Given information:
******************************

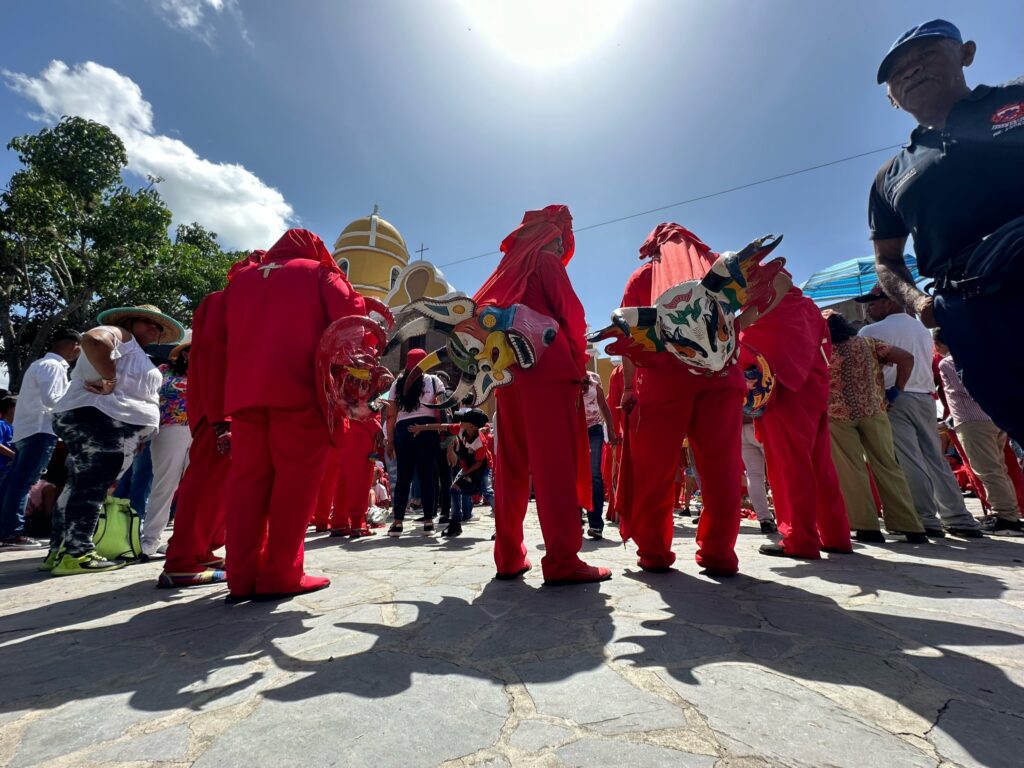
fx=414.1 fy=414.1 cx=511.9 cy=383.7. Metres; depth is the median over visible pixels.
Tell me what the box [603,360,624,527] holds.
person
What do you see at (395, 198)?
sky
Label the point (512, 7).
sun
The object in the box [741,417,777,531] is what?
person
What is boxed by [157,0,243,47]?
cloud
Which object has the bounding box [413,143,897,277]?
overhead wire
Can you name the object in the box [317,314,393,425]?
mask
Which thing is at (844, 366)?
woman
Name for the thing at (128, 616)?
stone pavement
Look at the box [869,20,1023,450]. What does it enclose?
man
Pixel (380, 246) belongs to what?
church
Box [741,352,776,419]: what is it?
mask
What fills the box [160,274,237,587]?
person
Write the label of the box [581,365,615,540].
person
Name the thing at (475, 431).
child
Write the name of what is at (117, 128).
cloud
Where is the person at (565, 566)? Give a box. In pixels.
[467,203,610,584]
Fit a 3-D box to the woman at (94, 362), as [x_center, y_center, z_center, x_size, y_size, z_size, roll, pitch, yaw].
[-2.911,0.330,3.019,0.645,1.870,0.758,-1,-11,3]
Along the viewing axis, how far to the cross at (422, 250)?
26.27 m
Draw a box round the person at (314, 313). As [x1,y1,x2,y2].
[207,224,391,601]
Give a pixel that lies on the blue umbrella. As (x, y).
(853, 289)
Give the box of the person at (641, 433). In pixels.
[604,223,761,575]
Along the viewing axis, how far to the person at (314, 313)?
2.32 m
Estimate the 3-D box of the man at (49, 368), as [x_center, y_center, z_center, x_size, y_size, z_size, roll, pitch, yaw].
[-4.474,0.482,3.875,0.568,1.978,0.554,-1,-11,3]
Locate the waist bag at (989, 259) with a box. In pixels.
[945,216,1023,300]
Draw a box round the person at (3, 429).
[0,391,16,472]
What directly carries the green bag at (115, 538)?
on the stone pavement
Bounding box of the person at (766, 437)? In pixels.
[737,270,851,558]
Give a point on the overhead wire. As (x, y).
(787, 175)
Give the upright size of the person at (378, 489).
0.806 m
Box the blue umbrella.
[800,254,924,302]
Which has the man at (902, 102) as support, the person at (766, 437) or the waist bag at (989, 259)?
the waist bag at (989, 259)
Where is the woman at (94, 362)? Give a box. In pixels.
[41,306,171,576]
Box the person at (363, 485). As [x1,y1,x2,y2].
[326,399,384,537]
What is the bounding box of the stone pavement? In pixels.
[0,504,1022,767]
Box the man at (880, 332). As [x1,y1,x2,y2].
[858,284,978,539]
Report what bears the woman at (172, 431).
on the stone pavement
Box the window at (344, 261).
[337,256,349,276]
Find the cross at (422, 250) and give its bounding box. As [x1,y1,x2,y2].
[415,243,427,260]
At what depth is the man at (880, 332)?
3.65 m
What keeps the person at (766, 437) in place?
on the stone pavement
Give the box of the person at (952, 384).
[931,327,1023,536]
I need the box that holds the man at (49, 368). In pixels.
[1,329,79,553]
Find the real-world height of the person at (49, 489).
0.896 m
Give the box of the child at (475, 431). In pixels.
[411,406,491,537]
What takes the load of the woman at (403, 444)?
on the stone pavement
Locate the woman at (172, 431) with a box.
[140,329,192,561]
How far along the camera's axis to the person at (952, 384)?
3.68 m
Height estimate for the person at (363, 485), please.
1.990 m
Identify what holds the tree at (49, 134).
on the ground
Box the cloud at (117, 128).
[1,60,295,244]
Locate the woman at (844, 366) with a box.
[822,309,930,543]
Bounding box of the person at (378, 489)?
[366,463,391,525]
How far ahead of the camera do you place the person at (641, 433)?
2.58 m
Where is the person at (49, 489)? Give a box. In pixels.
[24,475,59,536]
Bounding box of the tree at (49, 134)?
[0,117,248,392]
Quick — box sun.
[462,0,626,66]
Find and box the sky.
[0,0,1023,351]
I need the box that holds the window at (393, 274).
[388,266,399,288]
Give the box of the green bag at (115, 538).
[91,494,142,563]
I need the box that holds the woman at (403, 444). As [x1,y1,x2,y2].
[384,347,446,533]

******************************

Aim of the exercise: All of the entries above should be copied exactly, except for the pictures.

Answer:
fx=414.1 fy=414.1 cx=511.9 cy=383.7. Metres; depth is the median over visible pixels.
Tell me what the box [603,360,624,527] holds.
person
What do you see at (395, 198)?
sky
Label the point (512, 7).
sun
The object in the box [741,417,777,531] is what?
person
What is boxed by [157,0,243,47]?
cloud
Which object has the bounding box [413,143,897,277]?
overhead wire
Can you name the object in the box [317,314,393,425]?
mask
Which thing is at (844, 366)?
woman
Name for the thing at (128, 616)?
stone pavement
Look at the box [869,20,1023,450]. What does it enclose?
man
Pixel (380, 246) belongs to what?
church
Box [741,352,776,419]: what is it?
mask
What fills the box [160,274,237,587]?
person
Write the label of the box [581,365,615,540].
person
Name the thing at (475, 431).
child
Write the name of what is at (117, 128).
cloud
Where is the person at (565, 566)? Give a box. In pixels.
[467,203,610,584]
Fit a 3-D box to the woman at (94, 362), as [x_center, y_center, z_center, x_size, y_size, z_size, roll, pitch, yaw].
[-2.911,0.330,3.019,0.645,1.870,0.758,-1,-11,3]
Along the viewing axis, how far to the cross at (422, 250)?
26.27 m
Draw a box round the person at (314, 313). As [x1,y1,x2,y2].
[207,224,391,601]
Give a pixel that lies on the blue umbrella. As (x, y).
(853, 289)
Give the box of the person at (641, 433). In pixels.
[604,223,761,575]
Along the viewing axis, how far to the person at (314, 313)?
2.32 m
Estimate the 3-D box of the man at (49, 368), as [x_center, y_center, z_center, x_size, y_size, z_size, roll, pitch, yaw].
[-4.474,0.482,3.875,0.568,1.978,0.554,-1,-11,3]
Locate the waist bag at (989, 259) with a box. In pixels.
[945,216,1023,300]
Draw a box round the person at (3, 429).
[0,391,16,472]
What directly carries the green bag at (115, 538)?
on the stone pavement
Bounding box of the person at (766, 437)? In pixels.
[737,270,851,558]
Give a point on the overhead wire. As (x, y).
(787, 175)
Give the upright size of the person at (378, 489).
0.806 m
Box the blue umbrella.
[800,254,924,302]
Which has the man at (902, 102) as support, the person at (766, 437) or the waist bag at (989, 259)?
the waist bag at (989, 259)
Where is the woman at (94, 362)? Give a box. In pixels.
[41,306,171,576]
Box the person at (363, 485). As [x1,y1,x2,y2].
[326,399,384,537]
What is the bounding box of the stone pavement? In pixels.
[0,504,1022,767]
Box the man at (880, 332). As [x1,y1,x2,y2].
[858,284,978,539]
Report what bears the woman at (172, 431).
on the stone pavement
Box the window at (344, 261).
[337,256,349,276]
Find the cross at (422, 250) and give its bounding box. As [x1,y1,x2,y2].
[415,243,427,260]
At what depth is the man at (880, 332)?
3.65 m
What keeps the person at (766, 437) in place?
on the stone pavement
Give the box of the person at (952, 384).
[931,327,1023,536]
I need the box that holds the man at (49, 368). In pixels.
[1,329,79,553]
Find the real-world height of the person at (49, 489).
0.896 m
Give the box of the child at (475, 431). In pixels.
[411,406,491,537]
What takes the load of the woman at (403, 444)?
on the stone pavement
Locate the woman at (172, 431) with a box.
[140,329,192,561]
How far along the camera's axis to the person at (952, 384)?
3.68 m
Height estimate for the person at (363, 485), please.
1.990 m
Identify what holds the tree at (49, 134).
on the ground
Box the cloud at (117, 128).
[1,60,295,244]
Locate the woman at (844, 366) with a box.
[822,309,930,543]
Bounding box of the person at (378, 489)?
[366,463,391,525]
How far ahead of the camera do you place the person at (641, 433)?
2.58 m
Where is the person at (49, 489)? Give a box. In pixels.
[24,475,59,536]
Bounding box of the tree at (49, 134)?
[0,117,248,392]
Quick — box sun.
[462,0,626,66]
Find and box the sky.
[0,0,1023,351]
I need the box that holds the window at (393, 274).
[388,266,399,288]
Give the box of the green bag at (115, 538).
[91,494,142,563]
I need the box that holds the woman at (403, 444). As [x1,y1,x2,y2].
[384,347,446,533]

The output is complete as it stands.